The president’s apologists at The New York Times are putting the best possible spin on the administration’s economic forecasting failures. That the Times is even writing about this subject indicates how vulnerable the Obama administration (and its state run media enablers) must be feeling about the worsening recession:
In the weeks just before President Obama took office, his economic advisers made a mistake. They got a little carried away with hope.
To make the case for a big stimulus package, they released their economic forecast for the next few years. Without the stimulus, they saw the unemployment rate — then 7.2 percent — rising above 8 percent in 2009 and peaking at 9 percent next year. With the stimulus, the advisers said, unemployment would probably peak at 8 percent late this year.
The only thing the Obama administration got carried away with last January and February during the stimulus “debate” was dissembling. The one trillion dollar plus stimulus bill was rammed through with all manner of half truths, camouflaged pork and flawed forecasting. The promise of keeping unemployment below 9% this year was just another song to placate the few among the Hope and Change chorus that might actually ask a serious question about fiscal policy. Now that we are six months into this disaster of Obama/Pelosi/Reid fiscal policy it merits asking when this administration will be held accountable to some real results.
Given the precise targeting of employment and GDP growth metrics used by President Obama in February to sell the stimulus legislation, voters should demand precise answers to the following questions:
- Where will unemployment peak?
- When will unemployment peak?
- If GDP growth does not hit the Obama forecast of 3.2% next year what will be the amount of the budget deficit based on growth levels ranging from 0% – 2%?
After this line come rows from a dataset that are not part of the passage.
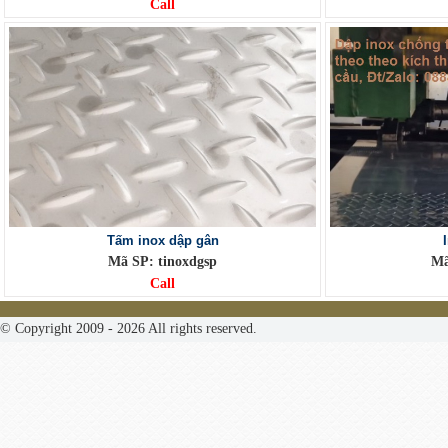
Call
Tấm inox dập gân
Mã SP: tinoxdgsp
Mã
Call
© Copyright 2009 - 2026 All rights reserved.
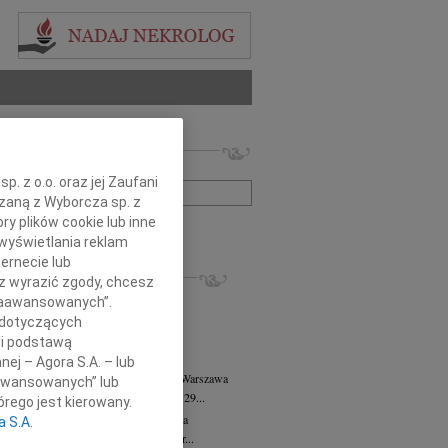
 nekrologów i wspomnień
zwisko lub numer ogłoszenia:
. z o.o. oraz jej Zaufani
ązaną z Wyborcza sp. z
ry plików cookie lub inne
+ szukanie zaawansowane
wyświetlania reklam
ernecie lub
KROLOGI
sz wyrazić zgody, chcesz
8.2026
Warszawa
 Zaawansowanych”.
anie Wydziału dr hab. Julii Kubisie,...
 dotyczących
8.2026
Warszawa
li podstawą
j kochanej i dzielnej Marylce Butruk...
nej – Agora S.A. – lub
 Tadeusz Duniec
wiek: 79
07.08.2026
Warszawa
aawansowanych” lub
lkim żalem przyjęliśmy wiadomość, że 29...
rego jest kierowany.
rzata Kościelska
07.08.2026
Warszawa
a S.A.
u 3 sierpnia 2026 roku zmarła Profesor...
- What will be the budget deficit next year if GDP growth is negative?
As with any monumental piece of spending legislation, congressional Democrats are hoping voters forget the promises made while the bill was being sold to them. Maybe the loss of another 400,000 jobs just in the month of June will serve as reminder to voters that Washington is completely out of touch with a recession that is gutting the private sector. The prospect of tax increases for individuals and businesses to pay for the poorly targeted, half baked stimulus legislation will further diminish the prospects for employment recovery. One theme that should predominate in Tea Party gatherings this 4th of July weekend is that the historic Obama deficits are job killers.